Les portes ont beau être au centre de la pièce (comme c'est inhabituel !), elles ne sont pas non plus très bien montées sur leurs gonds : le passage d'une chambre à l'autre oblige à changer de caméra, procédé dont la répétition nous fait bien voir les fois où l'on aurait mieux fait de la fermer, ainsi que les bizarretés de synchronisation entre les cris qui les traversent et les clés remplissant leur rôle par prestidigitation.
Les qualités du film sont des talents impérissables de Chaplin : l'écriture (au sens large seulement, par contre) et la direction d'acteurs.

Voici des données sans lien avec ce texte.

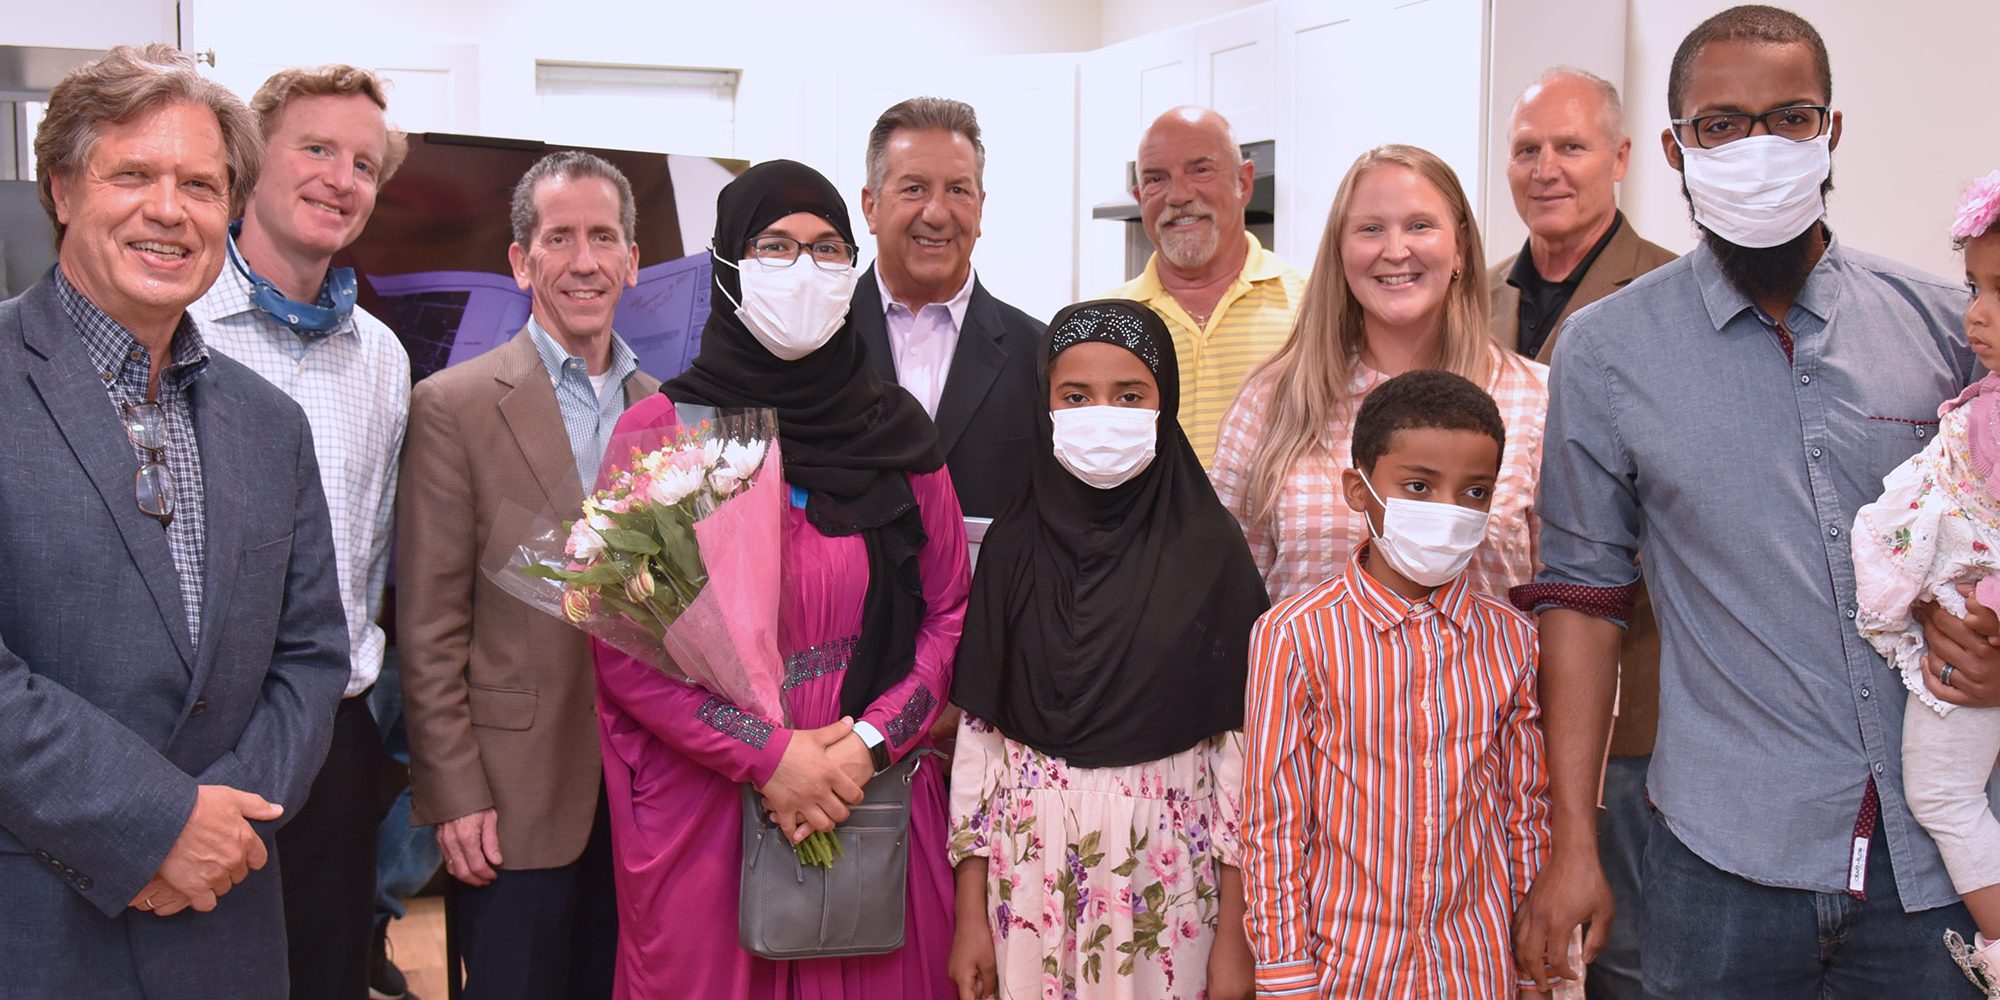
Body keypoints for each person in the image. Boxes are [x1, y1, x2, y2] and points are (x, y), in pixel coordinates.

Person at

Il donne vie à Brando et Loren (quoique ne sachant pas maquiller la mésentente qui planait) mais de manière égale à des rôles moins importants qui finissent par créer l'ambiance et la cohérence de ce bateau n'ayant malheureusement rien pour lui en termes de mise en scène.
On obtiendra une once de jubilation dans un humour assourdi, dans les douces pâmoisons et les légers soubresauts d'une aristocratie détourée à la gomme dure, et cette sympathie que Chaplin semble avoir développée sur le tard pour le pouvoir et ses serviteurs humains. Mais le produit final semble boucler la boucle avec un vaudeville médiocre dont Chaplin avait pourtant été un des premiers à dissocier le cinéma. Une fin mélancolique pour un artiste de génie qu'il ne faudra pour autant cesser de louer.